Beberapa bulan terakhir telah terjadi klaim sembilan garis putus-putus Tiongkok atas Laut Cina Selatan, yang menyebabkan meningkatnya ketegangan di wilayah tersebut. Pada akhir Desember, Beijing mengirimkan kapal penjaga pantai terbesarnya untuk memantau Laut Natuna Utara, wilayah di bawah zona ekonomi eksklusif (ZEE) Jakarta, hanya beberapa minggu sebelum Amerika Serikat mengumumkan rencananya untuk membangun pangkalan militer di Filipina.
Tarik-menarik antara kedua negara adidaya telah menempatkan negara-negara ASEAN dalam posisi genting, dan Menteri Luar Negeri Singapura Vivian Balakrishnan memperingatkan bahwa situasi tersebut akan “dipantau secara ketat” pada hari Rabu menjelang deklarasi Retno bahwa persaingan tersebut “mengganggu stabilitas”. ASEAN telah menjadi.
Dilema usia tua
Di bawah kepemimpinan Indonesia, Jakarta akan melakukan upaya yang diperlukan untuk menetapkan aturan main, kata Direktur Jenderal Kerjasama ASEAN Kementerian Luar Negeri Sidharto Suryodipuro kepada wartawan di Sekretariat ASEAN.
“Yang penting (dari perundingan) adalah kita semua sepakat bahwa (COC) harus efektif, dapat dilaksanakan (dan) sesuai dengan hukum internasional,” kata Sidharto.

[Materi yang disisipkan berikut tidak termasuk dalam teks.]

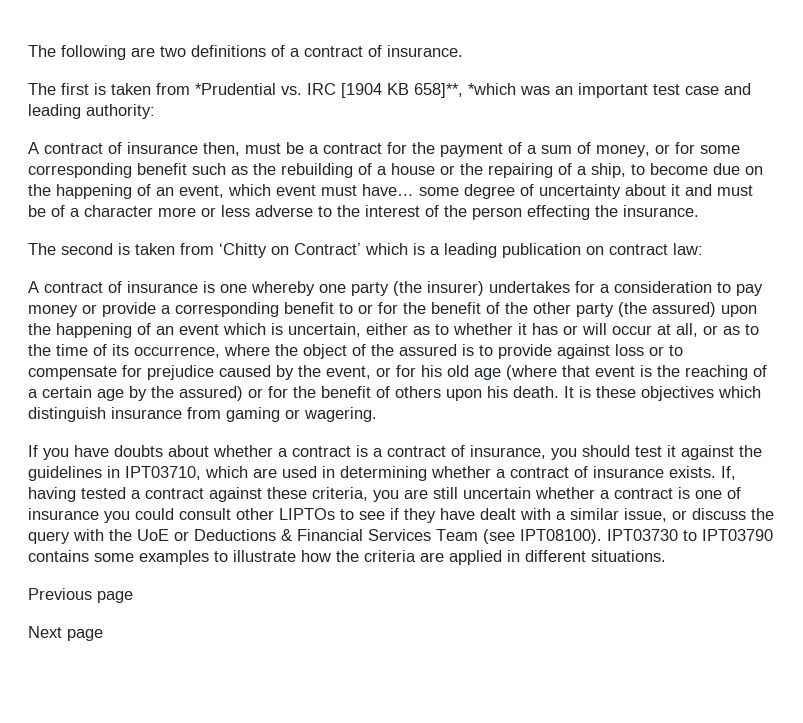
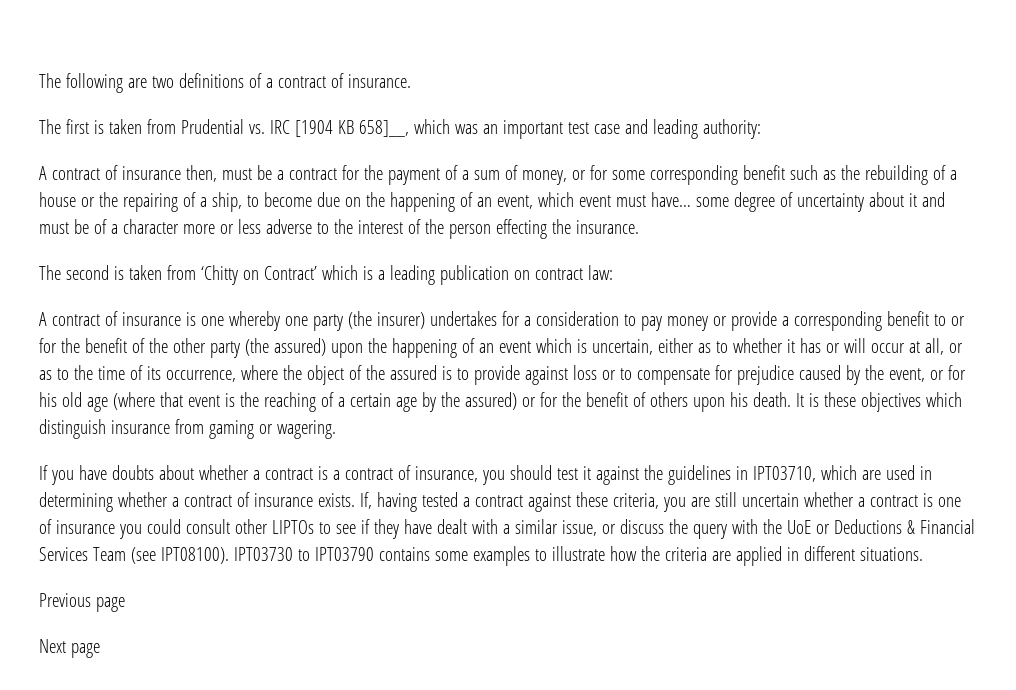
[195,83,276,95] *Prudential -> [180,119,244,134] Prudential
[414,83,516,98] 658]**, *which -> [358,119,450,137] 658]__, which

Sidharto tidak menjelaskan lebih lanjut mengenai “pendekatan baru” yang kemungkinan akan diambil ASEAN, hanya saja ASEAN masih dalam “exploratory state” dengan inklusivitas sebagai salah satu syarat utama. Masih belum jelas bagaimana perundingan atau hasilnya akan terbentuk, namun prosesnya bisa sama pentingnya dengan hasilnya, tambah pejabat tersebut.
Saat ini COC masih menunggu pembacaan kedua.
Sementara itu, Sidharto menjelaskan bahwa memitigasi dilema keamanan, sebuah skenario di mana peningkatan persenjataan oleh satu pihak di suatu wilayah akan mendorong pihak lain untuk mengikuti siklus yang tidak pernah berakhir, di seluruh Laut Cina Selatan tetap menjadi salah satu aspek yang paling menantang dalam perundingan mengenai perdamaian. COC. Namun Indonesia sangat bersedia untuk memulai proses tersebut, tegasnya.
“Permasalahan biasanya lahir dari dilema di antara mitra-mitra ASEAN. ASEAN akan menyediakan platform yang diperlukan untuk mengatasi masalah ini,” kata Sidharto.
Uang dipertaruhkan
Meskipun keamanan sudah pasti menjadi salah satu prioritas utama Indonesia dalam menangani Laut Cina Selatan, jelas juga bahwa terdapat kepentingan ekonomi yang saat ini terhambat oleh klaim dan aktivitas Beijing di perairan Asia-Pasifik.
Pada bulan Januari, pemerintah Indonesia mengatakan pihaknya berencana menawarkan kontrak untuk 10 wilayah kerja minyak dan gas di sepanjang ladang gas Laut Natuna untuk meningkatkan produksi energi. Meskipun wilayah tersebut berada di bawah ZEE Jakarta, aktivitas Tiongkok baru-baru ini menunjukkan dengan jelas bahwa Beijing suka berbeda.
Lebih lanjut, dalam pidato penutupnya, Retno menyoroti ketertarikan Indonesia terhadap mekanisme baru ASEAN, yaitu pengembangan “ASEAN Maritime Outlook” untuk mendorong kerja sama maritim di luar masalah keamanan.
“Antara lain kita sepakat untuk mengembangkan (…) Kerangka Ekonomi Biru ASEAN (dan) mengembangkan Outlook Maritim ASEAN,” kata Retno.
“Indonesia berharap dapat bekerja sama secara erat dengan seluruh pemangku kepentingan sepanjang tahun ini.”